Give back every record verbatim, but not the pictures.

Input for this task Block Start

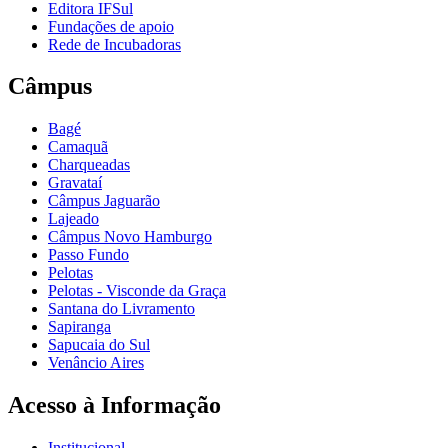
Editora IFSul
Fundações de apoio
Rede de Incubadoras
Câmpus
Bagé
Camaquã
Charqueadas
Gravataí
Câmpus Jaguarão
Lajeado
Câmpus Novo Hamburgo
Passo Fundo
Pelotas
Pelotas - Visconde da Graça
Santana do Livramento
Sapiranga
Sapucaia do Sul
Venâncio Aires
Acesso à Informação
Institucional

Input for this task Block End

• **Expected output**
Editora IFSul
Fundações de apoio
Rede de Incubadoras
Câmpus
Bagé
Camaquã
Charqueadas
Gravataí
Câmpus Jaguarão
Lajeado
Câmpus Novo Hamburgo
Passo Fundo
Pelotas
Pelotas - Visconde da Graça
Santana do Livramento
Sapiranga
Sapucaia do Sul
Venâncio Aires
Acesso à Informação
Institucional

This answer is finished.